§ **Exercise**:
Leaving out every picture, copy the lines of the data exactly, from the first through the line containing "13: (879, 484, 68.62)".

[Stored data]
────────────────────────────────────────

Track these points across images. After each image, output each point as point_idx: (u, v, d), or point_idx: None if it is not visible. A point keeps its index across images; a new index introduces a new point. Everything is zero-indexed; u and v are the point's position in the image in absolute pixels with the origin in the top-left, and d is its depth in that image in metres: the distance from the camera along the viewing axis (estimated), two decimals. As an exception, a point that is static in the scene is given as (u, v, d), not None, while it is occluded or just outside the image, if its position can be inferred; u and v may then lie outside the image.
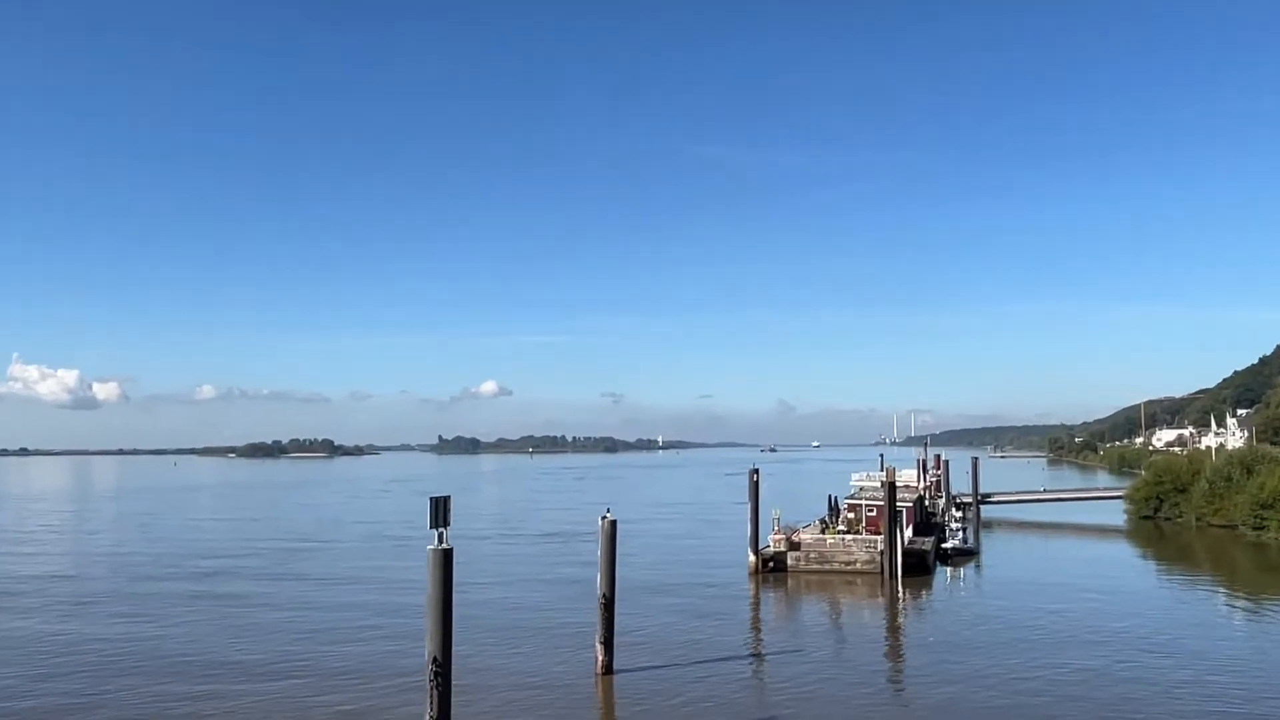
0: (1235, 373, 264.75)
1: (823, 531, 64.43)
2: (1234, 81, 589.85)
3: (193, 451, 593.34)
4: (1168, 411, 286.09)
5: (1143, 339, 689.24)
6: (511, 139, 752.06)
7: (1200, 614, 47.04)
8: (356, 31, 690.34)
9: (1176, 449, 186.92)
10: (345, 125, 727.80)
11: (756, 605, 51.41)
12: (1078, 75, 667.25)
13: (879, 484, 68.62)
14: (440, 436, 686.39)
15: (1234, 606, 49.71)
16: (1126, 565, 66.75)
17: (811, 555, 59.71)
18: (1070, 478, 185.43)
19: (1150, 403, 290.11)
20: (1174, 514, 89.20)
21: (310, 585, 56.90)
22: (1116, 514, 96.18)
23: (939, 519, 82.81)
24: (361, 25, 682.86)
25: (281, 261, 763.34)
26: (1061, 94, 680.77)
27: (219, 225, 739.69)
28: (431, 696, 23.88)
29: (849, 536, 61.55)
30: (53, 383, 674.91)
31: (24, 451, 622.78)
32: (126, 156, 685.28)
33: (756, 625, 46.32)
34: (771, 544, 60.85)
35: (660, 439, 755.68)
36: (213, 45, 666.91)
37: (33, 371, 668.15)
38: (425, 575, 24.02)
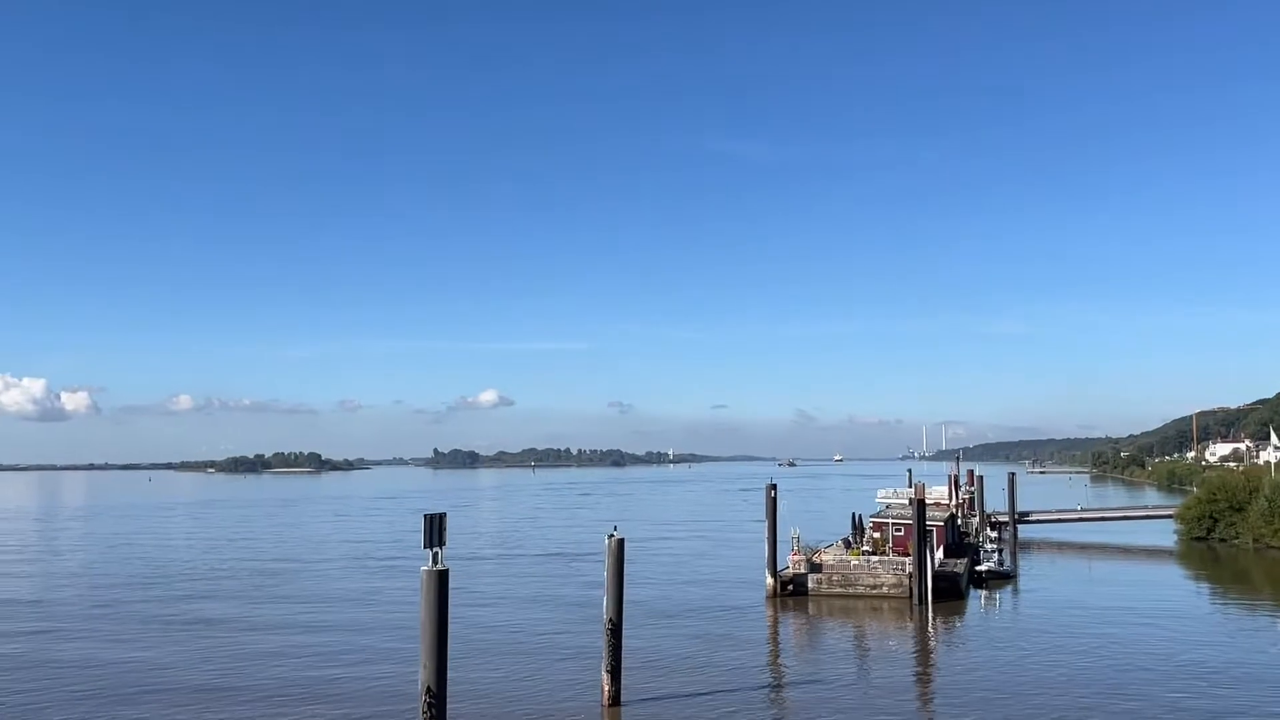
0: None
1: (846, 552, 64.30)
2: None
3: (169, 466, 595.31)
4: (1222, 423, 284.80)
5: (1195, 345, 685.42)
6: (511, 138, 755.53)
7: (1264, 643, 46.67)
8: (346, 29, 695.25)
9: (1232, 464, 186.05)
10: (333, 125, 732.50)
11: (774, 631, 51.35)
12: (1119, 70, 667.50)
13: (907, 501, 68.53)
14: (436, 450, 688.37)
15: (1299, 634, 49.43)
16: (1179, 590, 66.40)
17: (834, 578, 59.64)
18: (1115, 495, 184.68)
19: (1203, 414, 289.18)
20: (1229, 535, 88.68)
21: (291, 609, 57.03)
22: (1166, 535, 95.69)
23: (972, 539, 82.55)
24: (351, 23, 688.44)
25: (264, 263, 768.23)
26: (1103, 89, 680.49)
27: (196, 223, 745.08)
28: (424, 728, 23.91)
29: (874, 558, 61.41)
30: (16, 393, 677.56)
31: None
32: (96, 149, 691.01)
33: (775, 653, 46.26)
34: (790, 565, 60.79)
35: (671, 452, 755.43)
36: (192, 42, 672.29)
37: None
38: (418, 598, 24.09)
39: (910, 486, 78.83)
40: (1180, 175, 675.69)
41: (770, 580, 59.64)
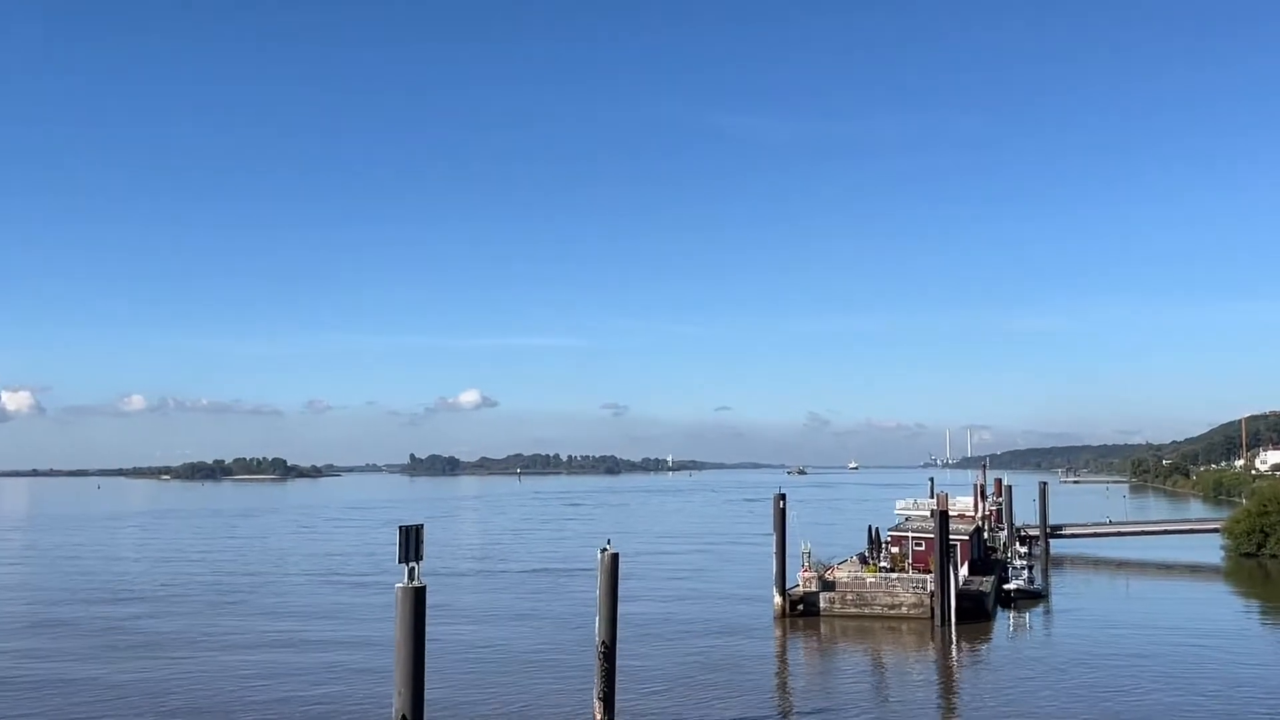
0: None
1: (861, 568, 64.35)
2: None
3: (120, 473, 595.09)
4: (1274, 429, 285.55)
5: (1244, 343, 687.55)
6: (494, 118, 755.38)
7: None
8: (322, 15, 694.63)
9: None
10: (299, 106, 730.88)
11: (783, 655, 51.39)
12: (1162, 55, 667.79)
13: (928, 513, 68.55)
14: (412, 455, 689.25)
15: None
16: (1227, 610, 66.42)
17: (848, 596, 59.69)
18: (1157, 507, 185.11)
19: (1253, 418, 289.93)
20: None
21: (251, 627, 57.00)
22: (1212, 551, 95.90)
23: (1000, 555, 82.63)
24: (325, 9, 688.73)
25: (225, 252, 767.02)
26: (1147, 70, 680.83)
27: (150, 210, 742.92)
28: (399, 761, 23.89)
29: (893, 575, 61.47)
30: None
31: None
32: (34, 132, 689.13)
33: (783, 679, 46.29)
34: (801, 583, 60.84)
35: (670, 458, 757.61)
36: (153, 32, 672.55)
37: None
38: (392, 617, 24.06)
39: (932, 497, 78.88)
40: (1225, 161, 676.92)
41: (778, 599, 59.66)
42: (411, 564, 24.08)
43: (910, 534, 67.99)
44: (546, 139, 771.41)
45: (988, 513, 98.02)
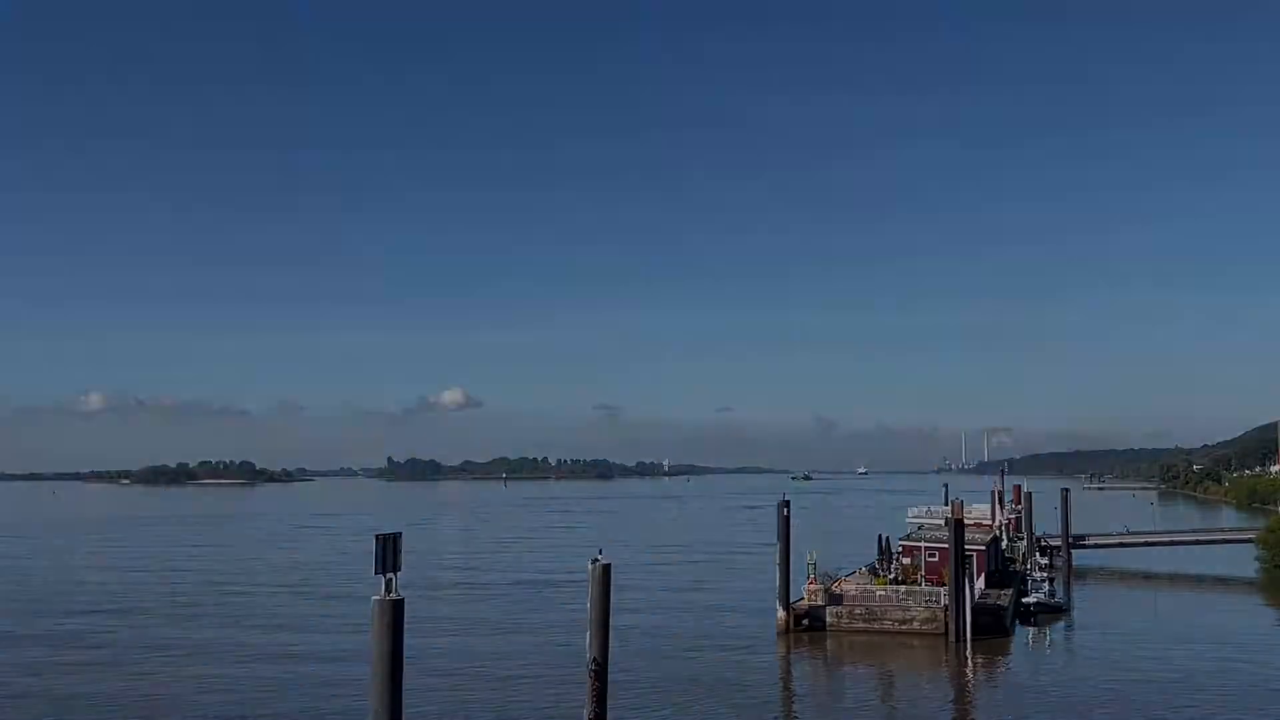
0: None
1: (871, 580, 64.44)
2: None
3: (76, 476, 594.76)
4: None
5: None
6: (484, 100, 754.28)
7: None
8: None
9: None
10: (285, 98, 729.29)
11: (786, 674, 51.48)
12: (1166, 47, 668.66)
13: (942, 521, 68.65)
14: (390, 459, 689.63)
15: None
16: (1261, 626, 66.69)
17: (857, 610, 59.76)
18: (1187, 515, 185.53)
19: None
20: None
21: (207, 644, 56.98)
22: (1246, 562, 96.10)
23: (1019, 566, 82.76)
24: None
25: (187, 242, 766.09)
26: (1160, 63, 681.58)
27: (107, 197, 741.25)
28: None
29: (904, 587, 61.56)
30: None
31: None
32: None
33: (787, 699, 46.39)
34: (806, 596, 60.89)
35: (666, 463, 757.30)
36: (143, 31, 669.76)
37: None
38: (368, 631, 24.02)
39: (946, 504, 79.00)
40: (1253, 155, 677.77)
41: (782, 613, 59.71)
42: (389, 575, 24.07)
43: (923, 544, 68.11)
44: (542, 128, 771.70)
45: (1006, 521, 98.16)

────────────────────────────────────────

§ **Answer box**:
Track these points across images. After each image, output each point as point_idx: (u, v, d), or point_idx: None if it is not visible. A point keeps its index across images; a new index introduces a new point. Everything is zero-indexed; u and v are the point's position in the image in absolute pixels with the origin in the top-left, and d is its depth in that image in metres: the distance from the camera along the viewing axis (estimated), two decimals. As an exception, a point that is static in the scene is given as (u, v, d), not None, while it is occluded or just outside the image, if its position can be inferred; u and v may then lie outside the image.
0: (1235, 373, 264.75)
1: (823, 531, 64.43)
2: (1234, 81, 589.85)
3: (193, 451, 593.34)
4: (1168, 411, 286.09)
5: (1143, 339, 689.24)
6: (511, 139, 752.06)
7: (1200, 614, 47.04)
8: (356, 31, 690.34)
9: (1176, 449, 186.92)
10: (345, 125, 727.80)
11: (756, 605, 51.41)
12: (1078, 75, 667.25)
13: (879, 484, 68.62)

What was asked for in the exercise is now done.